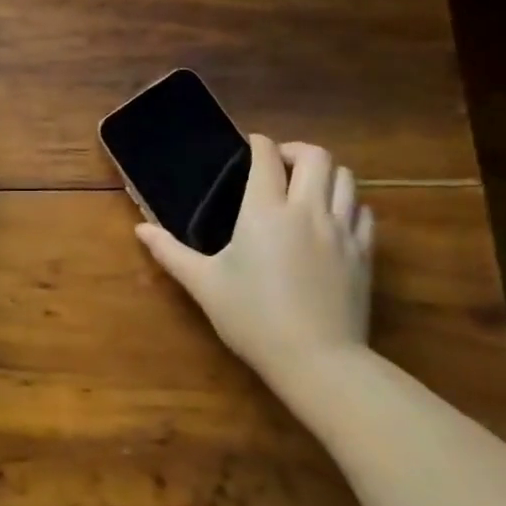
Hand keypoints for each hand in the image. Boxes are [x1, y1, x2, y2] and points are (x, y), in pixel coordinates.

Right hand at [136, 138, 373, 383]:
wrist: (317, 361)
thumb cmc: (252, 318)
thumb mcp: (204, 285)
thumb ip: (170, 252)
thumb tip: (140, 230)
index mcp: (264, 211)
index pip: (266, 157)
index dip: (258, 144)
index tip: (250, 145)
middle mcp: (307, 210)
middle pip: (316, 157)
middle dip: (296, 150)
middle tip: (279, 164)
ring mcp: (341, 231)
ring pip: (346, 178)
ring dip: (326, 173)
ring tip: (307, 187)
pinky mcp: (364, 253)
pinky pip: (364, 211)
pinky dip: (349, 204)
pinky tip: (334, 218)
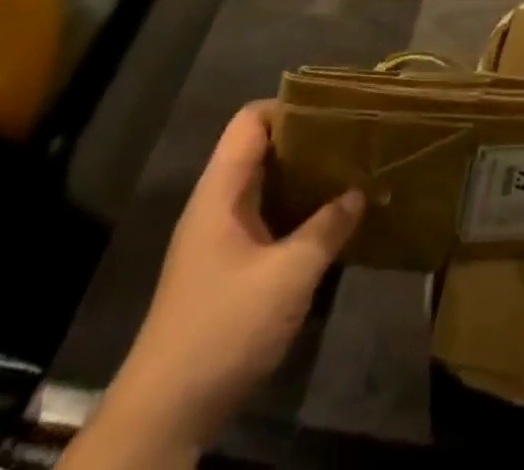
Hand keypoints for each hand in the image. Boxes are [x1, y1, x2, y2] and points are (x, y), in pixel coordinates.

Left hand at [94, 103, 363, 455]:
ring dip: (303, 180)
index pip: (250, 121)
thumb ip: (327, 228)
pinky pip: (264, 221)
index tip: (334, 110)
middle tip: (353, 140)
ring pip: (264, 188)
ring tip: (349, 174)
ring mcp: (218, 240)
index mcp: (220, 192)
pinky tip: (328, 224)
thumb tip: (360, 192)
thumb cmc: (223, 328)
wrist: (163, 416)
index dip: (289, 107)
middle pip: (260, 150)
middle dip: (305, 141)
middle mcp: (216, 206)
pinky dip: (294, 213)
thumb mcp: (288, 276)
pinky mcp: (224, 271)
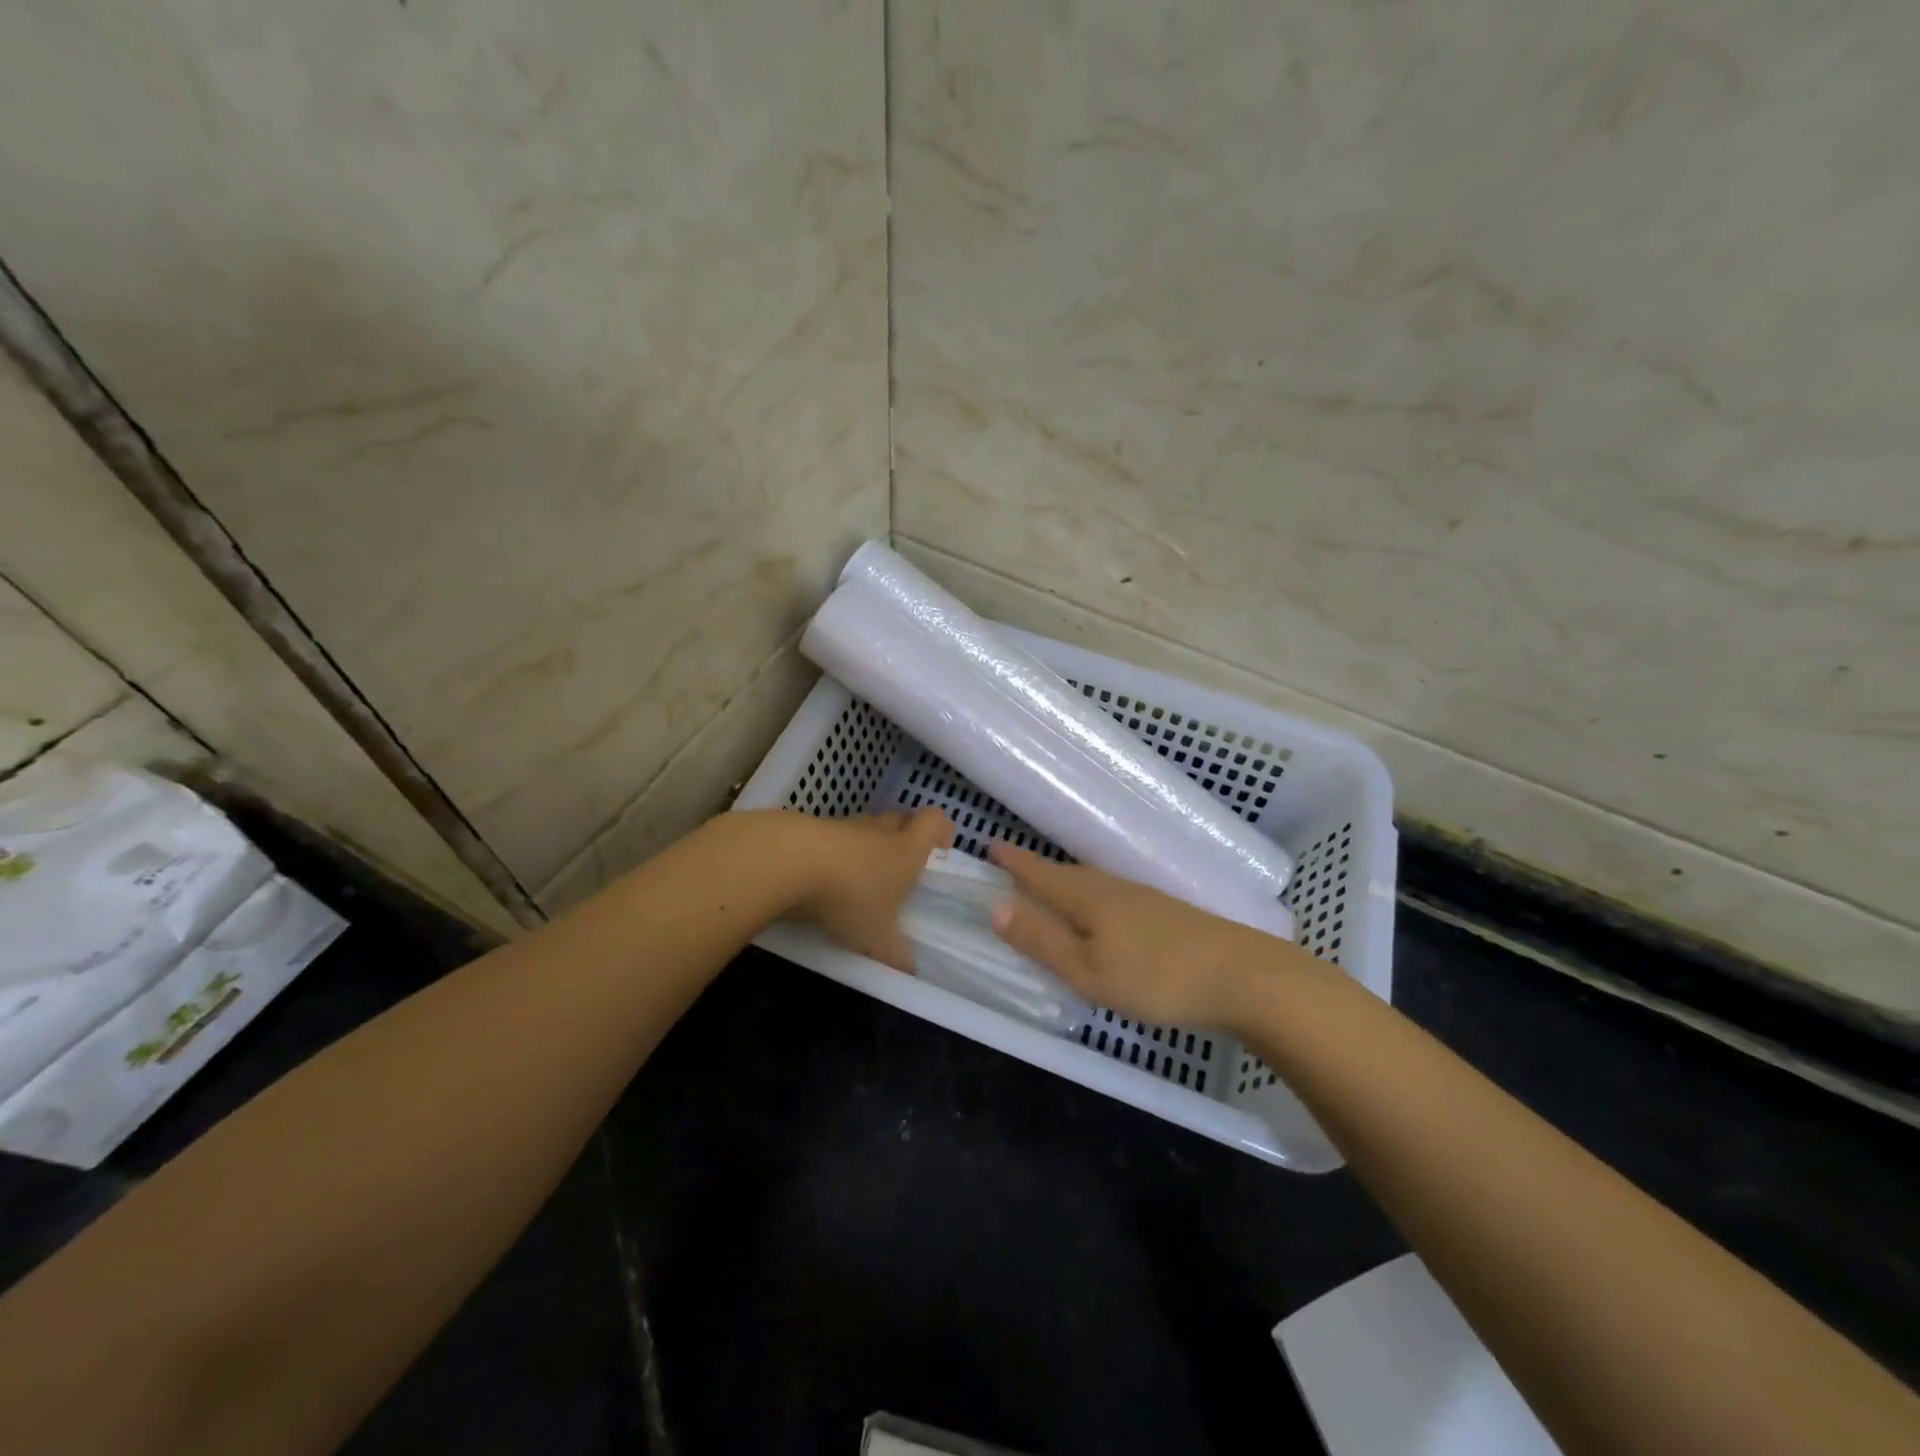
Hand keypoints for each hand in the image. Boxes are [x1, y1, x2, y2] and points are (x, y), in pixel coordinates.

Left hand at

==

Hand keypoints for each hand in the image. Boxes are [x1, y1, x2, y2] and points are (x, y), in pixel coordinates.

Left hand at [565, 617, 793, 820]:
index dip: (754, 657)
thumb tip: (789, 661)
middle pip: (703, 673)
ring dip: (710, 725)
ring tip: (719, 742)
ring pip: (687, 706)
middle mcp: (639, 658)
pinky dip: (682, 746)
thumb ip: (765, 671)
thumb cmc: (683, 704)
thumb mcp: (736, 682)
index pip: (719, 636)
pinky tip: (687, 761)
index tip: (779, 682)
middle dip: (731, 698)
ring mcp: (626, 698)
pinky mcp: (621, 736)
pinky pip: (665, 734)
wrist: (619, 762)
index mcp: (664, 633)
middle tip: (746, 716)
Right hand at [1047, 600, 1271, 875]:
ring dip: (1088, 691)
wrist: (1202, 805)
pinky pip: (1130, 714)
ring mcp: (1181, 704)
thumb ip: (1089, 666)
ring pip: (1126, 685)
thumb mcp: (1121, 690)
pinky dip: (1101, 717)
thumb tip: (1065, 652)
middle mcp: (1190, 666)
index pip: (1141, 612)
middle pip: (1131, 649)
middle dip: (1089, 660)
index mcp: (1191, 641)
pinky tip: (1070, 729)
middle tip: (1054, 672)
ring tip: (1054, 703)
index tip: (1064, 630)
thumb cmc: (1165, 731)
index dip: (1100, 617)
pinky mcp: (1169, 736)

__What to work on__: The entries above hold a line with "thumb mcp: (736, 682)" and a later line with "pinky mcp: (1169, 736)". Write out exactly those lines and all lines between, nothing more.

__Problem solution__:
thumb mcp: (736, 682)
index pip: (719, 636)
pinky tip: (687, 761)
index tip: (779, 682)
middle dip: (731, 698)
ring mcp: (626, 698)
pinky mcp: (621, 736)
pinky pip: (665, 734)
wrist: (619, 762)
index mcp: (664, 633)
middle tip: (746, 716)
Right hand at [1047, 600, 1271, 875]:
ring dip: (1088, 691)
wrist: (1202, 805)
pinky pip: (1130, 714)
ring mcp: (1181, 704)
thumb ip: (1089, 666)
ring pip: (1126, 685)
thumb mcp: (1121, 690)
pinky dip: (1101, 717)
thumb tip: (1065, 652)
middle mcp: (1190, 666)
index pip: (1141, 612)
middle pip: (1131, 649)
middle dip: (1089, 660)
index mcp: (1191, 641)
pinky tip: (1070, 729)
middle tip: (1054, 672)
ring tip: (1054, 703)
index tip: (1064, 630)
thumb cmc: (1165, 731)
index dip: (1100, 617)
pinky mcp: (1169, 736)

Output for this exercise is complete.